Ante esa situación decide regresar al país para consolidar su carrera. Luego de Respirar, vino Humano (2021), Versos para no olvidar (2023) y recientemente lanzó Bajo mi corteza, un álbum íntimo, sensible y alegre, que la llevó a explorar con ritmos nuevos en su música, como la cumbia, el vallenato, las tonadas llaneras y el bolero. EL TIEMPO conversó con Katie sobre el proceso que la condujo a donde está actualmente, como representante de la música tradicional colombiana, y de los shows que vienen para presentar su disco (Bogotá el 9 de mayo en el Julio Mario Santo Domingo y Medellín el 5 de junio en el Teatro El Tesoro).

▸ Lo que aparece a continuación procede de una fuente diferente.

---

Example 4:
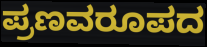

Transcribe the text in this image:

ಪ್ರಣವರೂಪದ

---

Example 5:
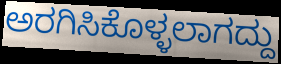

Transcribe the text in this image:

ಅರಗಿಸಿಕೊಳ್ಳಲಾಗದ್ದು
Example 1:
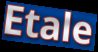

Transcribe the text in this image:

Etale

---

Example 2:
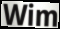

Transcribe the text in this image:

Wim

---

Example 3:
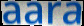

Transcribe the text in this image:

aara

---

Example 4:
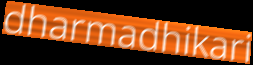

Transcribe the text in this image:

dharmadhikari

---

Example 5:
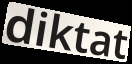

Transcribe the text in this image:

diktat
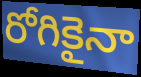
రోగికైనా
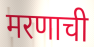
मरणाची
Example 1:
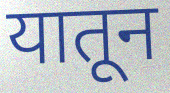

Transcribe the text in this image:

यातून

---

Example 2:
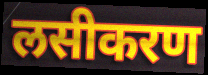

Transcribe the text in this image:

लसीकरण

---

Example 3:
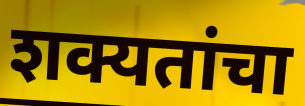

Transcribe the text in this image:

शक्यतांचा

Antes de hablar puntualmente de Bajo mi corteza, quiero ir un poco hacia atrás con Toitico bien empacao, que fue el punto de inflexión en su carrera.
Yo crecí en el campo, en una finca en Icononzo. Con mi familia trabajábamos mucho la tierra porque buscábamos ser autosostenibles. Esa es una vida muy linda, pero de muchísimo trabajo. Cuando muchos años después vine a Bogotá para estudiar música, sentí un contraste grande entre el mundo citadino y el campesino. Y me di cuenta de que en la ciudad hay gente que desconoce el trabajo que hay detrás de la comida que nos llega desde el campo. De ahí nace la inspiración para la canción, que la grabé en una visita a la finca de mi familia en el Huila. Ni en mis mejores sueños, imaginé lo que iba a ocurrir con Toitico bien empacao, pues hubo un fenómeno viral en las redes sociales y muchas personas empezaron a cantar la canción en versión de coros, tunas, cumbias, incluso niños chiquiticos de 4 años. Para un cantautor eso es el regalo más hermoso de la vida.
LEA TAMBIÉN

Su música la empezó compartiendo en espacios públicos. ¿Eso es un reflejo de lo difícil que es emprender una carrera en el mundo de la cantautoría?

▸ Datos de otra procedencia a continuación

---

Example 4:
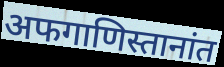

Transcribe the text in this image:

अफगाणिस्तानांत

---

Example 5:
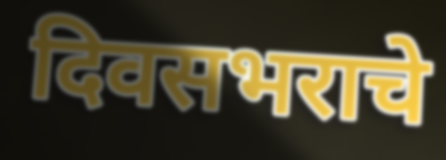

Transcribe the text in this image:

दिवसभराचे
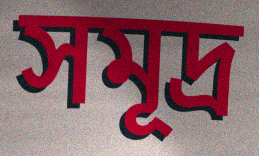
সমূদ্র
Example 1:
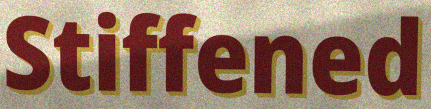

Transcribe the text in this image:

Stiffened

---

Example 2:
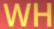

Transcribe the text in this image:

WH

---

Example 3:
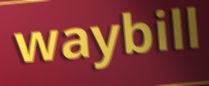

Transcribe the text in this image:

waybill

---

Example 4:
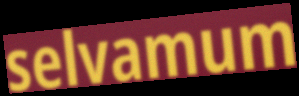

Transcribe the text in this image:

selvamum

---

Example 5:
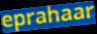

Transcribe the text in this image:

eprahaar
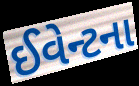
ઈવેન્ટના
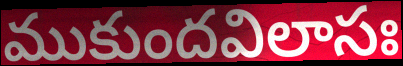
ముకుందవిలాసః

Sí, de hecho, la gente me pregunta “¿tú te imaginabas que ibas a estar dónde estás?”. De niña sí, lo daba por hecho. Pensaba que era suficiente con hacer una buena canción para que sonara en todas partes. Después uno se va dando cuenta de que el camino es bastante difícil y sobre todo que no hay un ABC. Nadie te puede decir tú haces esto y después esto, y logras llegar a donde quieres estar. Cada quien tiene que buscar su camino. Yo empecé a cantar desde muy chiquita en escuelas, teatros, algunos festivales, convocatorias del distrito, lo que hubiera, y en la calle también. Y solo fue hasta mis 34 años que una canción mía se hizo viral. Hubo un largo camino de esfuerzo, muy disfrutado, pero que no fue fácil.

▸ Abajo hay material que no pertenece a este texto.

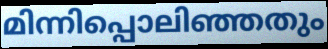
മിന്നിപ്പൊലിഞ്ഞതും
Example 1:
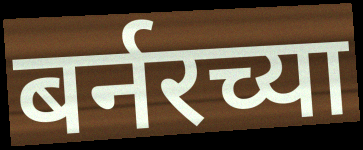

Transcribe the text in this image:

बर्नरच्या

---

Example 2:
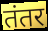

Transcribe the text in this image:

तंतर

Pensaba que era suficiente con hacer una buena canción para que sonara en todas partes. Después uno se va dando cuenta de que el camino es bastante difícil y sobre todo que no hay un ABC
Tengo entendido que su primer acercamiento a un instrumento fue a través del violín, que es muy importante en la música tradicional irlandesa. Y luego pasó a la guitarra. ¿Qué la hizo cambiar del uno al otro?
Empecé a tocar violín porque mi mamá toca violín. Desde niña sentía una sensibilidad por la música y le pedí que me diera clases. Con el violín tuve un primer acercamiento a la partitura y a la teoría musical. Cuando a mis 13 años empecé a escribir canciones, el violín no era el mejor instrumento para acompañar, en cambio, la guitarra sí. Entonces abandoné el violín y adopté la guitarra, que desde entonces ha sido mi fiel compañera.
¿En qué momento se decantó por completo en dedicarse a la música tradicional colombiana?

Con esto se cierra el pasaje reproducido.